> _WORK REQUIRED_:
Transcribe the data that follows in full. Leave out the pictures.

:: TASK INPUT

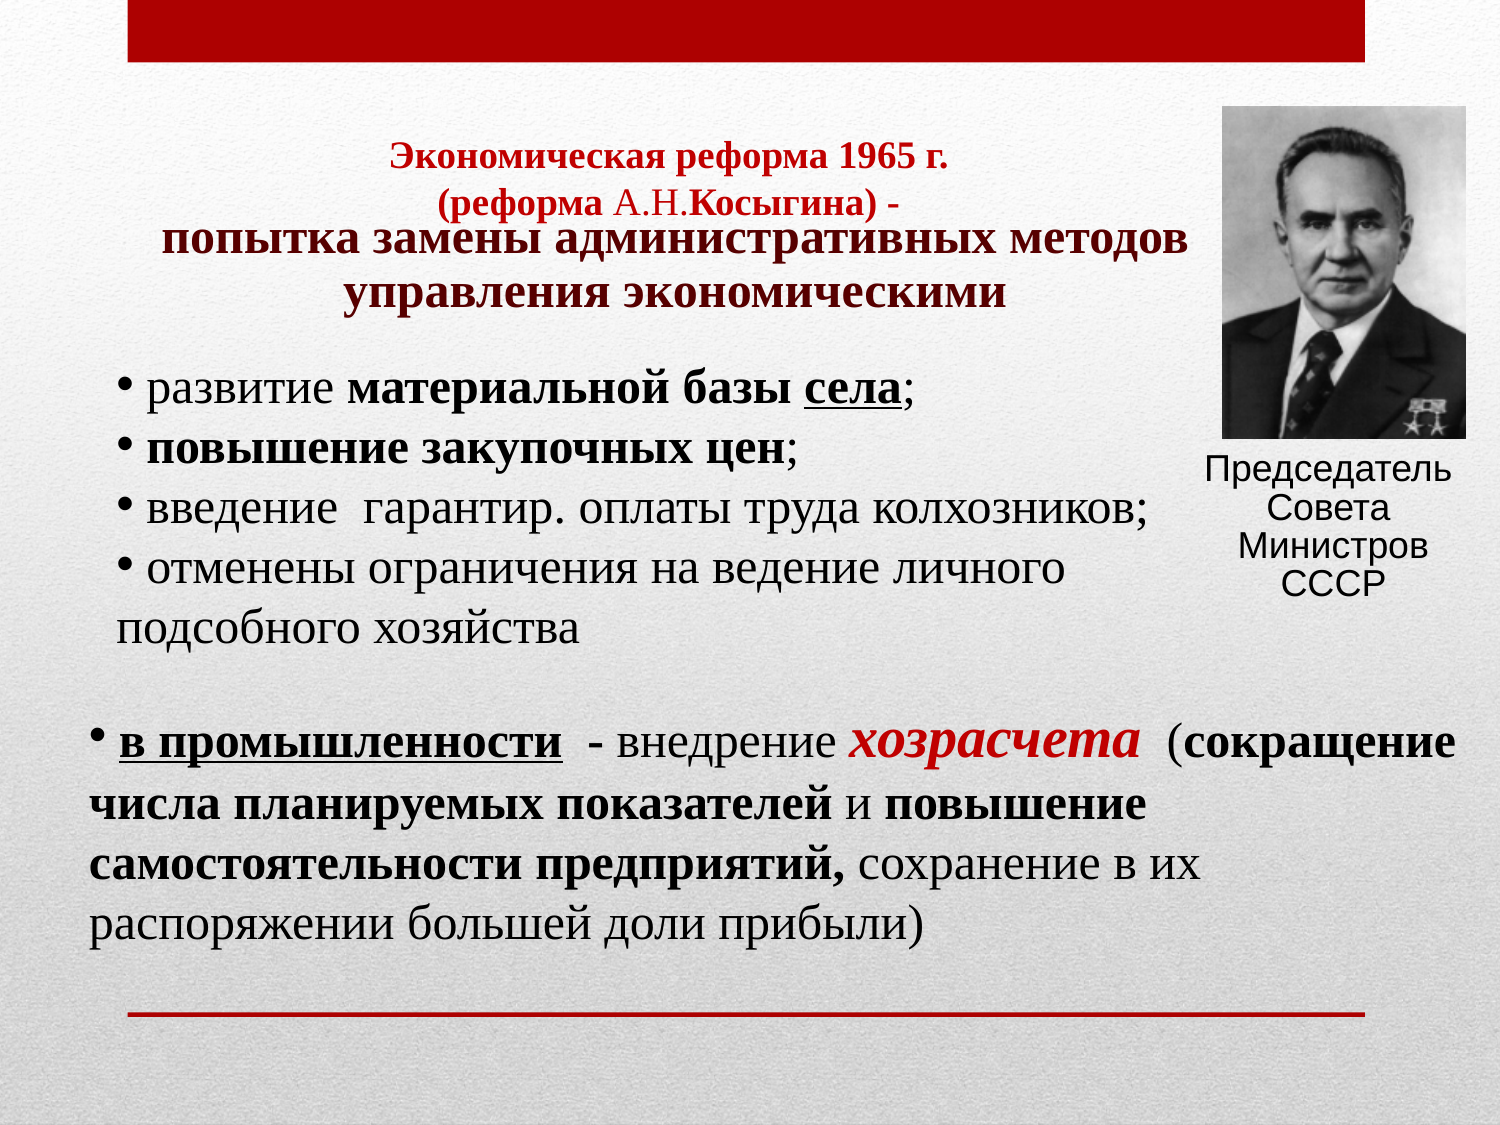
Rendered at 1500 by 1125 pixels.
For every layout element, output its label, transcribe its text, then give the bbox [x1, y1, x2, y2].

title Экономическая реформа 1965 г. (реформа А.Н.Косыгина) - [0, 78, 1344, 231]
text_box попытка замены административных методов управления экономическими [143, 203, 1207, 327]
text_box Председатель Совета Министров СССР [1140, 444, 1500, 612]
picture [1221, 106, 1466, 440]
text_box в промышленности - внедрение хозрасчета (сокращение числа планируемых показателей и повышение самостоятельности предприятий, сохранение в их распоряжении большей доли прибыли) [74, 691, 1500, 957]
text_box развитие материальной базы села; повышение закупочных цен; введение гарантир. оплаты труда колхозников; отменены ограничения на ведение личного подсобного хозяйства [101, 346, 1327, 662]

::::

> _ANSWER SPACE_:
Rendered at 1500 by 1125 pixels.
For every layout element, output its label, transcribe its text, then give the bbox [x1, y1, x2, y2].

title Экономическая реформа 1965 г. (реформа А.Н.Косыгина) - [0, 78, 1344, 231]
text_box попытка замены административных методов управления экономическими [143, 203, 1207, 327]
text_box Председатель Совета Министров СССР [1140, 444, 1500, 612]
picture [1221, 106, 1466, 440]
text_box в промышленности - внедрение хозрасчета (сокращение числа планируемых показателей и повышение самостоятельности предприятий, сохранение в их распоряжении большей доли прибыли) [74, 691, 1500, 957]
text_box развитие материальной базы села; повышение закупочных цен; введение гарантир. оплаты труда колхозников; отменены ограничения на ведение личного подсобного хозяйства [101, 346, 1327, 662]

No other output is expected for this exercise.